- _Data shown_:
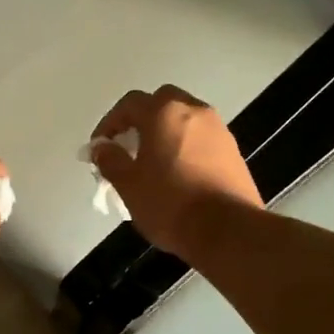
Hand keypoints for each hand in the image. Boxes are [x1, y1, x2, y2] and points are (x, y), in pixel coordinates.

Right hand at [90, 85, 261, 260]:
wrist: (228, 231)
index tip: (100, 148)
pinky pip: (201, 138)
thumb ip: (110, 160)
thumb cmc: (170, 204)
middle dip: (141, 119)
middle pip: (162, 102)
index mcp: (164, 114)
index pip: (130, 104)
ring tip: (153, 162)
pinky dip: (185, 146)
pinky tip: (178, 174)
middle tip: (129, 146)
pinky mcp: (233, 151)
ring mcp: (219, 129)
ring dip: (165, 132)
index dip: (109, 123)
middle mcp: (194, 111)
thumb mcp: (128, 185)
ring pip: (185, 119)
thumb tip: (101, 147)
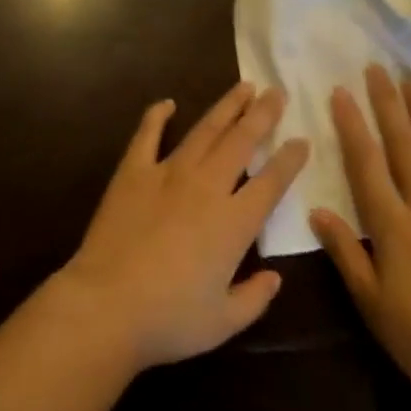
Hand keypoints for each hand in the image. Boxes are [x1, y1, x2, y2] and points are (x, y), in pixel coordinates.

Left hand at [52, 81, 308, 370]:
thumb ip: (255, 298)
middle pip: (241, 141)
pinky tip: (168, 103)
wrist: (107, 305)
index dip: (289, 160)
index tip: (302, 140)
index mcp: (233, 223)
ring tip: (243, 87)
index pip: (271, 182)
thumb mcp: (224, 322)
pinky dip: (157, 115)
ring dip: (226, 106)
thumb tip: (275, 277)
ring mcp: (168, 172)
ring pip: (204, 130)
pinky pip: (148, 134)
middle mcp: (206, 186)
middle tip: (277, 92)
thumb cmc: (170, 320)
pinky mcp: (133, 171)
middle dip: (262, 115)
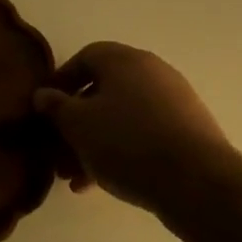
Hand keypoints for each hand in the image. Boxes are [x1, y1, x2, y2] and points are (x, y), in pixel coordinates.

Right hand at [34, 43, 241, 222]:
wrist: (198, 183)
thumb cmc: (127, 142)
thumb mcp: (77, 124)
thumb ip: (55, 107)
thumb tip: (43, 94)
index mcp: (124, 60)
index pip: (85, 57)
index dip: (61, 81)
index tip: (47, 109)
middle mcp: (152, 72)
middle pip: (103, 91)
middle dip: (76, 123)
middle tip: (58, 151)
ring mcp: (175, 102)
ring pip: (122, 118)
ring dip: (95, 144)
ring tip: (76, 178)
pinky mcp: (189, 133)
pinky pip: (144, 136)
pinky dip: (122, 153)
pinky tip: (105, 184)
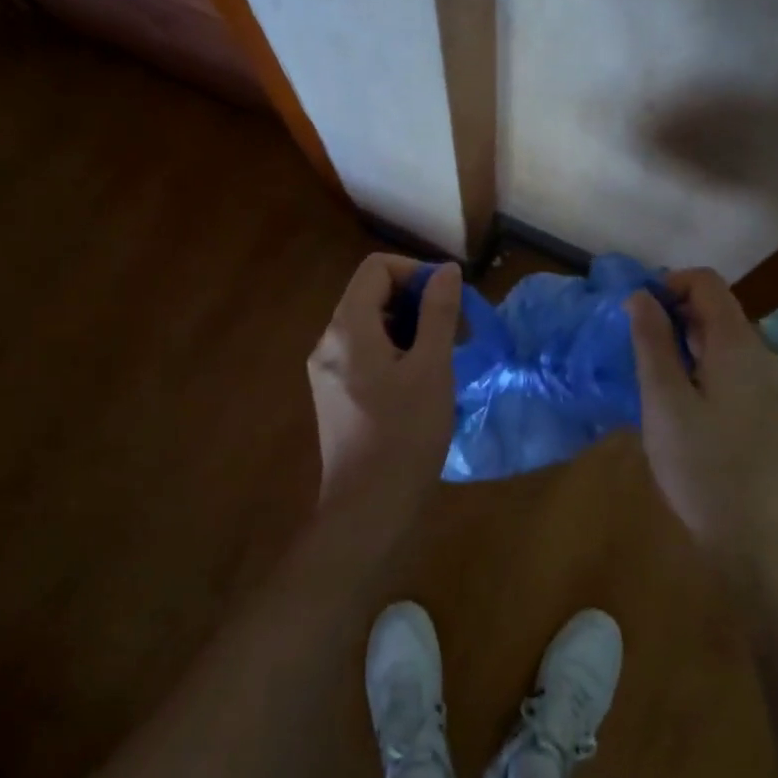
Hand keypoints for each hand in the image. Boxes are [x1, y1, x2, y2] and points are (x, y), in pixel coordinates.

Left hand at [307, 254, 460, 530]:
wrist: (366, 510)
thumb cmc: (404, 435)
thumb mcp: (432, 368)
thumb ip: (438, 313)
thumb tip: (445, 270)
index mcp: (348, 328)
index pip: (376, 268)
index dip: (415, 272)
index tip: (447, 299)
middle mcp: (328, 341)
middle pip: (371, 294)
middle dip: (415, 301)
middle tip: (451, 330)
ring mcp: (326, 370)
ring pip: (369, 324)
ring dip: (407, 327)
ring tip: (441, 357)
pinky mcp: (333, 394)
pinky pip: (363, 352)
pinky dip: (393, 351)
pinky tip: (419, 381)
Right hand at [628, 268, 777, 560]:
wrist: (754, 536)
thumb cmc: (702, 465)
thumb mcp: (664, 400)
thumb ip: (652, 342)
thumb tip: (639, 295)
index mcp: (737, 344)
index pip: (706, 282)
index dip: (668, 284)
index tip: (635, 313)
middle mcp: (758, 353)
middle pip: (715, 307)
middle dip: (672, 312)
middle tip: (635, 345)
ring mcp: (764, 381)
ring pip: (720, 336)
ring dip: (683, 339)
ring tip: (650, 372)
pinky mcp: (761, 405)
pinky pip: (728, 363)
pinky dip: (698, 362)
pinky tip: (676, 397)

- _Action item_:
Each record above should be returned unchanged, except that the pictures are dropped.

- _Task answer_:
Hand keypoints for each hand in the image. Boxes are [x1, y1, x2, y2] and points are (x, y), in pixel coordinates.

Right hand at [90, 85, 261, 260]:
wrist: (228, 231)
index tip: (100, 148)
pinky pip: (201, 138)
thumb ip: (110, 160)
thumb cmc: (170, 204)
middle dip: (141, 119)
middle pip: (162, 102)
index mcp: (164, 114)
index pip: (130, 104)
ring tip: (153, 162)
pinky dip: (185, 146)
pinky tip: (178, 174)
middle tip: (129, 146)
pinky mcp: (233, 151)
ring mcp: (219, 129)
ring dip: (165, 132)
index dip: (109, 123)
middle mcp: (194, 111)
thumb mcp: (128, 185)
ring pip: (185, 119)
thumb tip: (101, 147)
Hand keypoints for each hand in the image. Boxes are [x1, y1, x2, y2] and points are (x, y), in pixel coordinates.

Left hand at [52, 81, 308, 370]:
thumb ip: (255, 298)
middle pip: (241, 141)
pinky tip: (168, 103)
wrist: (107, 305)
index dip: (289, 160)
index tip: (302, 140)
index mcp: (233, 223)
ring tip: (243, 87)
index pip: (271, 182)
thumb mcp: (224, 322)
pinky dip: (157, 115)
ring dip: (226, 106)
thumb tip: (275, 277)
ring mcp: (168, 172)
ring pip: (204, 130)
pinky pip: (148, 134)
middle mcp: (206, 186)
middle tip: (277, 92)
thumb cmc: (170, 320)
pinky mcp: (133, 171)
middle dip: (262, 115)
Hand keypoints for each hand in the image. Boxes are [x1, y1, x2, y2] and points are (x, y), in pixel coordinates.

Right hand at [34, 43, 241, 222]:
wrist: (198, 183)
thumb cmc: (127, 142)
thumb mcp: (77, 124)
thumb ip: (55, 107)
thumb tip: (43, 94)
index mcp: (124, 60)
index pip: (85, 57)
index dip: (61, 81)
index tip: (47, 109)
middle mcp: (152, 72)
middle pip: (103, 91)
middle dip: (76, 123)
middle tip: (58, 151)
ring mcp: (175, 102)
ring pip: (122, 118)
ring dip: (95, 144)
ring tip: (76, 178)
pinky mcp: (189, 133)
pinky pip: (144, 136)
pinky dip: (122, 153)
pinky tip: (105, 184)
Hand keypoints for each hand in the image. Boxes are [x1, y1, x2, y2] and points are (x, y), in pixel coordinates.

Left hand at [307, 254, 460, 530]:
wrist: (366, 510)
thumb cmc: (404, 435)
thumb mcp: (432, 368)
thumb ip: (438, 313)
thumb tip: (445, 270)
index mcp: (348, 328)
index pip: (376, 268)
index dip: (415, 272)
index tip: (447, 299)
middle mcp: (328, 341)
middle pip: (371, 294)
middle dip: (415, 301)
middle tip: (451, 330)
ring mcp: (326, 370)
ring pip: (369, 324)
ring dip: (407, 327)
ring tip: (441, 357)
pinky mcp: (333, 394)
pinky pip: (363, 352)
pinky dip: (393, 351)
pinky tip: (419, 381)
Right hand at [628, 268, 777, 560]:
wrist: (754, 536)
thumb cmc: (702, 465)
thumb mcp: (664, 400)
thumb ip: (652, 342)
thumb tip: (639, 295)
index mcp: (737, 344)
index pip: (706, 282)
index dip: (668, 284)
index tip: (635, 313)
middle mcp: (758, 353)
middle pip: (715, 307)
middle dip: (672, 312)
middle tip: (635, 345)
ring mcp: (764, 381)
ring pip: (720, 336)
ring dip: (683, 339)
ring tip: (650, 372)
pinky mcp: (761, 405)
pinky pip: (728, 363)
pinky dip: (698, 362)
pinky tip: (676, 397)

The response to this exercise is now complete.